Tri-State Gimme 5 Results
On Thursday night, February 5, 2026, the Tri-State Gimme 5 draw in New Hampshire produced a notable return: 08 33 35 36 39 after days of absence. Against an expected cadence of 1 in 575,757 draws, the gap registers as a clear deviation in timing that merits documentation in the historical record.
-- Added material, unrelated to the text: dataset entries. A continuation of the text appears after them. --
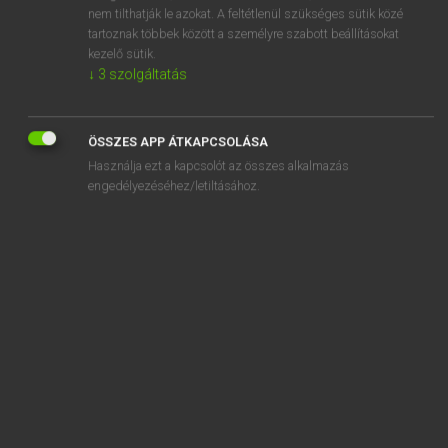
sorghum
nem tilthatják le azokat. A feltétlenül szükséges sütik közé
tartoznak többek között a személyre szabott beállításokat
sorhajókapitány
kezelő sütik.
↓
3
szolgáltatás
sorház
ÖSSZES APP ÁTKAPCSOLÁSA
Használja ezt a kapcsolót az összes alkalmazás
engedélyezéséhez/letiltásához.
SZOTAR.NET APPLIKÁCIÓ
MICROSOFT OFFICE BŐVÍTMÉNY
BEÉPÜLŐ SZÓTÁRMODUL
ONLINE NYELVVIZSGA
EGYÉNI FELHASZNÁLÓKNAK
TANULÓKNAK
OKTATÁSI INTÉZMÉNYEKNEK
VÁLLALATI MEGOLDÁSOK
Winning numbers for 1 draw on February 5, 2026 in New Hampshire.
Draw times: Evening.
Our take on the Tri-State Gimme 5 results
February 5, 2026Tri-State Gimme 5 report — Thursday night, February 5, 2026: 08 33 35 36 39 shows a notable pattern
On Thursday night, February 5, 2026, the Tri-State Gimme 5 draw in New Hampshire produced a notable return: 08 33 35 36 39 after days of absence. Against an expected cadence of 1 in 575,757 draws, the gap registers as a clear deviation in timing that merits documentation in the historical record.
Overview
On Thursday night, February 5, 2026, the Tri-State Gimme 5 draw in New Hampshire produced a notable return: 08 33 35 36 39 after days of absence. Against an expected cadence of 1 in 575,757 draws, the gap registers as a clear deviation in timing that merits documentation in the historical record.
Combo Profile
The numbers in 08 33 35 36 39 cover a wide range (8 to 39) with no repeats.
Why Droughts Matter
A long drought is descriptive rather than predictive. It records variance across time and helps analysts evaluate whether outcomes are tracking within expected frequency bands or drifting into the tails of the distribution.
Data Notes
Specifically: this analysis records observed outcomes for Thursday night, February 5, 2026 with reference to historical frequency baselines. This is descriptive, not predictive.
From Stepzero
Simply put: these reports are intended to sustain continuity in the archive as context for disciplined analysis. The aim is context, not a call to action.
Additional Context
Long-horizon measurement matters most when viewed across extended windows. As samples expand, the distribution becomes clearer and anomalies settle into their expected ranges.
Record-keeping at scale becomes the foundation for analysis. Each outcome, whether typical or unusual, contributes to the stability and clarity of the long-run picture.
Distribution analysis depends on consistent documentation. Each draw updates the record, allowing analysts to test whether deviations persist, reverse, or revert to expected ranges.
Adding to the Long-Term Record
In long-horizon tracking, this draw adds a new point to the dataset to the archive. The accumulation, not any single draw, builds reliability.